The efficacy pattern of imatinib in gastrointestinal stromal tumors (GIST) has demonstrated that responsiveness correlates with the mutation pattern of the c-kit tyrosine kinase. Imatinib is best acting in patients with activating c-kit mutations but less efficient in patients with wild type c-kit and inefficient in case of mutations creating primary resistance by inhibiting imatinib binding . Activating mutations have also been described in the EGFR gene [60, 72], which are associated with response to gefinitib therapy. Such mutations leading to constitutive activation of c-kit or EGFR are equivalent to the activation of ABL by juxtaposition to BCR in CML.

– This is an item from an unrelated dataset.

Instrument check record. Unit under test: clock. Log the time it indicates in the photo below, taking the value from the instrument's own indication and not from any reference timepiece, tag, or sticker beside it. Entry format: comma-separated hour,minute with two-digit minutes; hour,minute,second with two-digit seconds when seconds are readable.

The example of imatinib-resistant CML with the expansion of clones harboring BCR-ABL mutations associated with imatinib resistance has been confirmed in relapsing GIST patients with metastases, which are characterized by the appearance of additional c-kit mutations associated with imatinib resistance . Such mutations have not been described in the EGFR gene as yet. However, experience with imatinib resistance in CML has paved the way for applications to solid cancers.